Actividad 1: Reescribe en forma de lista el párrafo de la lectura que empieza con "A raíz de la pandemia". Conserva sus datos principales.
Actividad 2: Cambia "cerveza" por "copa" en el fragmento de la lectura que empieza en "A raíz de la" y termina en "no es pecado.", y escríbelo de nuevo.

Lectura:
++++++++

A raíz de la pandemia, cuando solo se permitían los negocios “esenciales”, muchos bares o cantinas se vieron obligados a servir comida para poder abrir al público. El alcohol, por sí solo, no era esencial, las pastelerías, en cambio, sí. En la Ciudad de México, aquel resabio permaneció, de modo que o comes o no tienes derecho a tomar solo una cerveza y leer el periódico tranquilamente. Pues vengan calorías por decreto a cualquier hora del día en un país con una obesidad rampante. Si se trata de un refresco, entonces sí se puede, que eso no es pecado.

El reglamento solo obliga a tomar alimentos para poder consumir alcohol en los restaurantes, naturalmente. Nada de ello dice para los antros, bares, cantinas o similares. Pero ¿cómo saber qué es un restaurante cuando la mayoría tiene sus mesas y, como poco, una carta que incluye un surtido de tacos? Las cantinas sirven comida y no son restaurantes, por ejemplo. Tendrá la ciudadanía que preguntar al dueño bajo qué categoría legal está registrado su negocio. Quizá. Lo interesante sería saber en qué forma puede reclamar un cliente cuando le dicen que no puede tomar una inocente chela si no pide también comida. ¿Acudir a la Profeco? Demasiado esfuerzo por una juguito de cebada. ¿Solicitar un buzón de quejas? No es obligado tenerlo, así que, mejor probar suerte en otro local. Estas restricciones ocurren en la Ciudad de México, cuando se sale a otros Estados el asunto cambia por completo. El pecado se relaja.

++++++++

Datos del ejercicio:
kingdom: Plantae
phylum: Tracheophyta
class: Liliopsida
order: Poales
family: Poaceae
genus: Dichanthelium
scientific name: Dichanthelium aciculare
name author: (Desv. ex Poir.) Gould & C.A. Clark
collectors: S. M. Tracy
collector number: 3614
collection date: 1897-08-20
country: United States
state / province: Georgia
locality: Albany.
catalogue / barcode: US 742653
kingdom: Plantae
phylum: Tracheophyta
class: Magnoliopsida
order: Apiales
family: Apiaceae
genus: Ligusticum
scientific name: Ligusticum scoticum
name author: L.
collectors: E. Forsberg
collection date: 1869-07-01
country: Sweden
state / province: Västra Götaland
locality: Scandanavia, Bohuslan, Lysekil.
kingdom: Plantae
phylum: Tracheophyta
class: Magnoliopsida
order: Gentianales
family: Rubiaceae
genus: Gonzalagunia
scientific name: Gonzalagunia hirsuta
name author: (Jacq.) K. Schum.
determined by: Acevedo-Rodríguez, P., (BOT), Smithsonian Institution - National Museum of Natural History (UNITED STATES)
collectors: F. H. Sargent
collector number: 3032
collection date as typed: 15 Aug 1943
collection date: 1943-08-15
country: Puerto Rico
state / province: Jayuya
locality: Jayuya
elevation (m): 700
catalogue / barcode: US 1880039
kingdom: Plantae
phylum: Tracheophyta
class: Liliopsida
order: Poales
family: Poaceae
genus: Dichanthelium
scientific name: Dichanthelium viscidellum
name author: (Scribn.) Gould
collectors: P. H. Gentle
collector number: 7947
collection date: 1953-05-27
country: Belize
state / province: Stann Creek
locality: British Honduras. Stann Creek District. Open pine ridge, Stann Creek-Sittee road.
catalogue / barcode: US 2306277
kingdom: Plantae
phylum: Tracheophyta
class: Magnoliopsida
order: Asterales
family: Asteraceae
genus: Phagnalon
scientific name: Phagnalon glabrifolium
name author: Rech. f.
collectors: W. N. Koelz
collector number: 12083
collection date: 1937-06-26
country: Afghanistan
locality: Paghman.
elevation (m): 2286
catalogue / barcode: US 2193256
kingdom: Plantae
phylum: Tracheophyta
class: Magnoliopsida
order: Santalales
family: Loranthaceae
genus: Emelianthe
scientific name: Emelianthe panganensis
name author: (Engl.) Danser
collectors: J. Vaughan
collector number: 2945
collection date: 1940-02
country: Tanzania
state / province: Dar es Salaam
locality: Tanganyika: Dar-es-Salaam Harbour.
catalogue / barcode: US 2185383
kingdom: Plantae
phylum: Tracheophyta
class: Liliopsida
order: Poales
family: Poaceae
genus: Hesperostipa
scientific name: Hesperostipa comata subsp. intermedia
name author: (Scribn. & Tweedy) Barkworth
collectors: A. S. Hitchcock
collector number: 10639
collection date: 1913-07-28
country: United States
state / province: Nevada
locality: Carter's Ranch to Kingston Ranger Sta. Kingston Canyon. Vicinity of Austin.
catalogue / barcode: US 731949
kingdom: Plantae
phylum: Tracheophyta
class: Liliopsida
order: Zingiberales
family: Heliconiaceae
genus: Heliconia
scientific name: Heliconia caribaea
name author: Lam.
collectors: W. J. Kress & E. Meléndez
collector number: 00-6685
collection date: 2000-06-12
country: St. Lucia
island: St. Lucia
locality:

++++++++

Respuesta escrita 1:
- Durante la pandemia solo podían abrir los negocios "esenciales". Por eso muchos bares o cantinas tuvieron que servir comida para abrir al público.
- El alcohol por sí solo no se consideraba esencial, pero las pastelerías sí.
- En la Ciudad de México esa medida se mantuvo: para tomar una cerveza y leer el periódico hay que comer.
- Esto obliga a consumir calorías a cualquier hora en un país con una obesidad rampante.
- En cambio, un refresco sí puede pedirse sin comida.

Respuesta escrita 2:
A raíz de la pandemia, cuando solo se permitían los negocios “esenciales”, muchos bares o cantinas se vieron obligados a servir comida para poder abrir al público. El alcohol, por sí solo, no era esencial, las pastelerías, en cambio, sí. En la Ciudad de México, aquel resabio permaneció, de modo que o comes o no tienes derecho a tomar solo una copa y leer el periódico tranquilamente. Pues vengan calorías por decreto a cualquier hora del día en un país con una obesidad rampante. Si se trata de un refresco, entonces sí se puede, que eso no es pecado.